Screening seno riduce mortalità di un terzo
Difesa a spada tratta dei programmi di screening per stanare il tumore al seno. "Guai se non ci fossero", afferma Francesco Cognetti, responsabile dell'Oncologia medica A dell'Istituto nazionale tumori Regina Elena Irccs di Roma, commentando così lo studio apparso sulle pagine del British Medical Journal, che getta qualche ombra sui test per stanare il cancro al seno.
Un terzo delle diagnosi, secondo lo studio danese, riguarderebbe forme tumorali potenzialmente innocue, inducendo tuttavia le donne colpite a sottoporsi a terapie di cui potrebbero fare a meno.

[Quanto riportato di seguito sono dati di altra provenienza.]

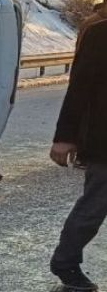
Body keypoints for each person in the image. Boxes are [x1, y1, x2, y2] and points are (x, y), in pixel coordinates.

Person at [48, 20, 107, 291]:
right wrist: (65, 136)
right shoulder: (100, 33)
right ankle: (65, 262)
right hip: (104, 139)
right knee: (94, 207)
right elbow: (79, 86)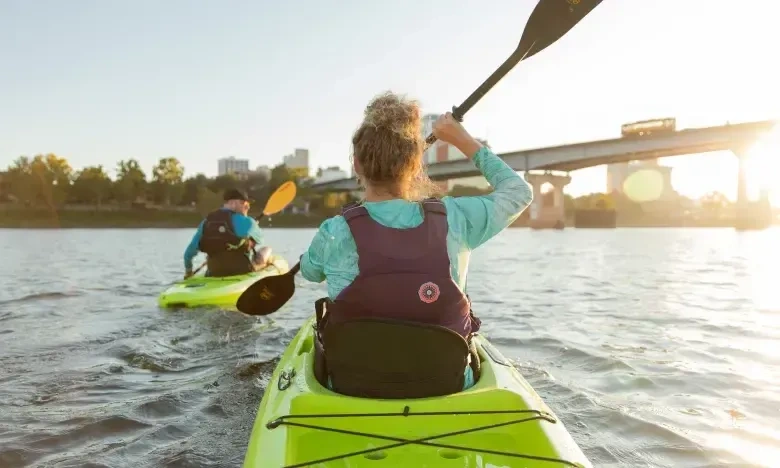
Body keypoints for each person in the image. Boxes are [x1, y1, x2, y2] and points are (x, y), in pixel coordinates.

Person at [299, 91, 533, 396]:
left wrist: (311, 257)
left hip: (351, 387)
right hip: (446, 387)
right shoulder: (456, 218)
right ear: (415, 165)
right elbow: (519, 192)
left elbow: (308, 271)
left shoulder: (333, 231)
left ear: (356, 165)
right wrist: (462, 139)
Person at [183, 188, 272, 278]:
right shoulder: (248, 222)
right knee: (266, 249)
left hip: (214, 272)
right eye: (243, 203)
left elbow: (188, 254)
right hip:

"Non conosco lo studio - precisa Cognetti all'ADNKRONOS SALUTE - ma quel che è giusto sottolineare è che i programmi di screening, di fatto, hanno diminuito del 30% la mortalità per cancro al seno", uno dei big killer del gentil sesso. "Per questo - aggiunge l'oncologo - bisogna continuare a investire" nella diagnosi precoce e, anche se il dato dello studio danese corrispondesse a realtà, "occorre ricordare - fa notare - che nei due terzi dei casi restanti i test salvano la vita".
In futuro, grazie ai progressi della ricerca, si potranno poi evitare quelle cure a cui le donne potrebbero non sottoporsi, perché colpite da una forma tumorale che difficilmente potrebbe svilupparsi minacciandone la vita.
"Grazie ai progressi della biologia molecolare - sottolinea - oggi già diffusamente usata nella fase di prognosi e scelta delle cure. Ma ci vorrà ancora qualche anno prima che questa possa guidare la prevenzione secondaria", schivando così cicli di chemio e interventi evitabili.